WORK REQUIRED:
Work through the data below and copy out every line where "middle" is found.

MATERIALS PROVIDED:
↓

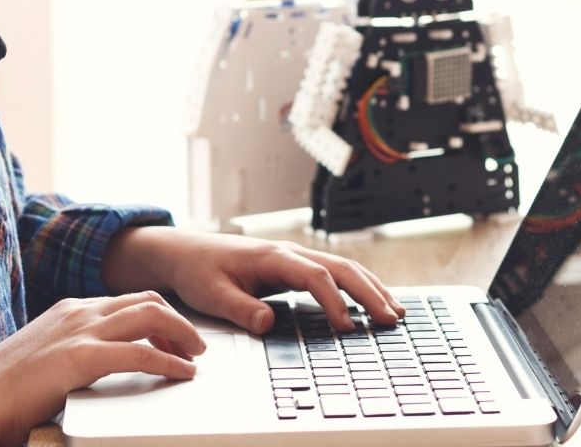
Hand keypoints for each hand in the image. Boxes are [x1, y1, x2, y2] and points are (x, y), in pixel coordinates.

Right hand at [0, 290, 204, 445]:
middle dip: (177, 320)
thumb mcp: (45, 356)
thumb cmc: (4, 388)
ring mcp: (82, 329)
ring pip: (152, 315)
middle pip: (147, 300)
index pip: (127, 300)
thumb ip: (73, 351)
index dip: (157, 316)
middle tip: (192, 344)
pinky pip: (143, 352)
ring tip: (195, 354)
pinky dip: (170, 361)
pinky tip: (182, 372)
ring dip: (182, 333)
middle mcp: (80, 311)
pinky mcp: (85, 356)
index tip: (171, 335)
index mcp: (70, 309)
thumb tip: (96, 366)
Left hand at [102, 227, 405, 332]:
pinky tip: (372, 302)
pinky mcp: (295, 267)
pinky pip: (335, 274)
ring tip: (395, 312)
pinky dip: (358, 286)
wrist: (186, 253)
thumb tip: (267, 322)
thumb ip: (240, 307)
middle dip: (369, 292)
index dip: (335, 302)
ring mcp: (295, 259)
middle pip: (341, 268)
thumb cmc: (199, 271)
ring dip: (370, 288)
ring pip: (343, 268)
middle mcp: (290, 253)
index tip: (347, 327)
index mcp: (273, 257)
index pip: (315, 277)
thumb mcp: (212, 294)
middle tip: (390, 319)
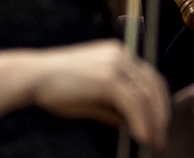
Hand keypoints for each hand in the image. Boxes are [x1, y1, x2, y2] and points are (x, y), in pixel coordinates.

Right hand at [30, 39, 169, 147]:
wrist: (33, 77)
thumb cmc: (56, 86)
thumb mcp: (91, 96)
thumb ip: (113, 107)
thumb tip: (132, 124)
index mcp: (118, 53)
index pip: (149, 77)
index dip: (158, 101)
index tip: (159, 122)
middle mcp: (121, 55)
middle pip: (153, 84)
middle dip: (160, 112)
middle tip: (160, 136)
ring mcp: (116, 65)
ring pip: (146, 95)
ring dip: (153, 121)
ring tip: (153, 140)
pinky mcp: (109, 78)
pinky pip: (134, 103)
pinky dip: (141, 122)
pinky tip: (141, 136)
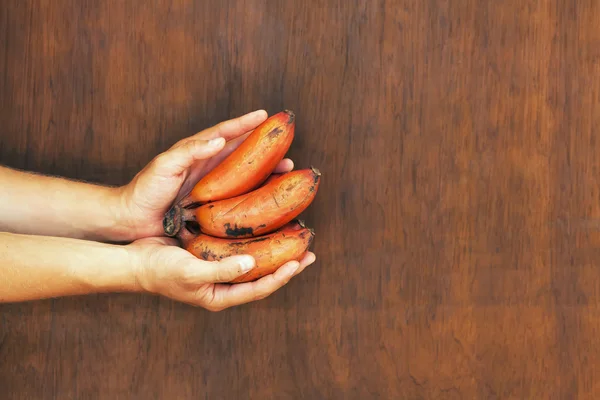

↑

RESULT OF THE EXERCISE:
middle dip: (177, 320)
middle pip: (147, 300)
middle tip: (192, 344)
middle mcp: (80, 311)
middle dip: (369, 292)
middle pip: (341, 268)
middle mcp: (290, 253)
middle tip: (390, 319)
middle mcp: (121, 55)
middle pip: (153, 84)
middle dip: (160, 112)
middle tip: (160, 136)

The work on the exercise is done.